Asked on Thursday about the unguided Long March 5B rocket parts careening toward the planet at some 15,000 miles per hour, the defense secretary said the latest estimates suggest it will crash-land sometime on Friday or Saturday, but noted there would be no attempt to blast it out of the sky.
“At this point, we don’t have a plan to shoot the rocket down. We’re hopeful it’ll land in a place where it won’t harm anyone – hopefully in the ocean or someplace like that,” Austin said, also taking a thinly veiled jab at Beijing over the incident.
In a follow-up question from a reporter, Austin was pressed on whether the military actually has the ability to shoot down the rocket should that become necessary, to which he said “we have the capability to do a lot of things,” but reiterated that no shoot-down is in the cards.
The Pentagon initially said it was tracking the rocket stage earlier this week, with the 18th Space Control Squadron of the US Space Force releasing updates on its flight path on a special website. The exact trajectory of the 22-ton craft won’t be known until just a few hours before it crashes down, however.
Amid that uncertainty, Russia’s space agency Roscosmos released a map showing possible places of impact earlier on Thursday, which covered a large part of the US – including Los Angeles, New York and Washington, DC – as well as Latin America, Africa, Australia and South Asia. Some components of the rocket booster are expected to disintegrate in the atmosphere, but “individual non-combustible structural elements can reach the Earth’s surface,” the agency added.

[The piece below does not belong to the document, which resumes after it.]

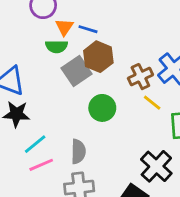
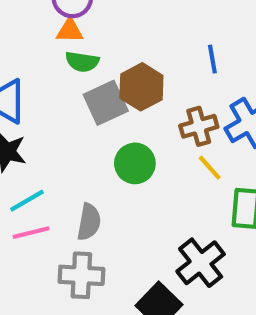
orange triangle: (64, 27) -> (70, 31), moved, turned 48
blue line: (88, 29) -> (212, 59), moved, turned 54

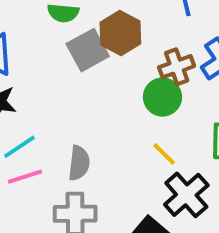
green circle: (135, 163) -> (162, 97), moved
yellow line: (210, 168) -> (164, 154), moved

Though there is a small chance the rocket could touch down on land, some experts, such as Harvard University astrophysicist Jonathan McDowell, argue it is extremely unlikely any debris would hit a person, calling the risk “incredibly tiny.”

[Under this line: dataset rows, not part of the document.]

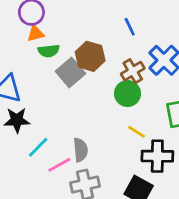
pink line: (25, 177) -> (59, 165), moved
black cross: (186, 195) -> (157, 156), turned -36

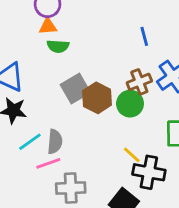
brown hexagon: (90, 56) -> (97, 98), moved
gray square: (70, 72) -> (75, 89), moved
yellow line: (137, 132) -> (132, 155), moved
gray semicircle: (81, 150) -> (55, 142), moved

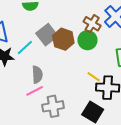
brown cross: (139, 82) -> (92, 24), turned -30
cyan line: (30, 142) -> (25, 48), moved

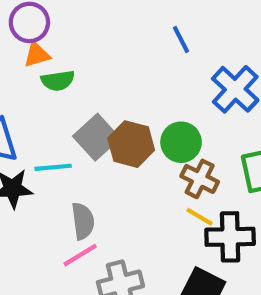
brown cross: (92, 24) -> (200, 179), moved
cyan line: (25, 48) -> (53, 167), turned 42

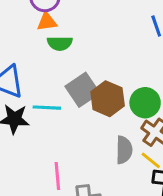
gray semicircle: (83, 221) -> (124, 150), moved
pink line: (80, 255) -> (57, 176), turned -72

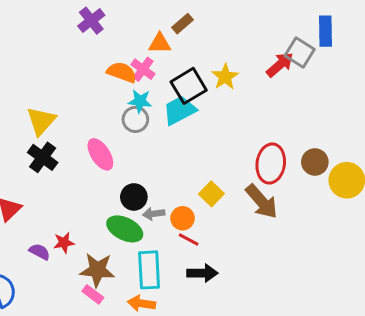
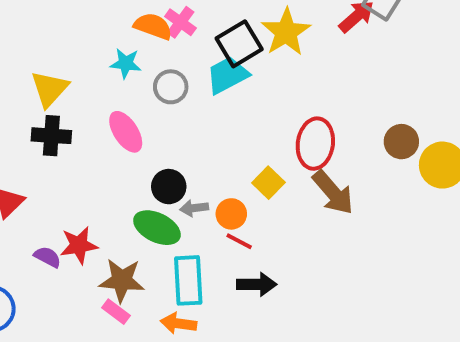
yellow star: (225, 77) -> (286, 32), size x1.4
cyan star: (140, 101) -> (126, 63), moved
black cross: (43, 157) -> (51, 136), turned -32
red ellipse: (271, 164) -> (315, 144), moved
red star: (64, 243) -> (79, 245), size x1.4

The Chinese rocket was sent into orbit late last month, embarking on an 18-month project to construct Beijing’s first-ever space station. The successful April 30 launch put the station’s first module – dubbed Tianhe, or “Harmony of the Heavens” – into low Earth orbit, set to be joined by two smaller modules in the coming months. While the rocket stage detached from the Tianhe module as intended, it was unable to maneuver into a safe deorbiting path for a controlled reentry.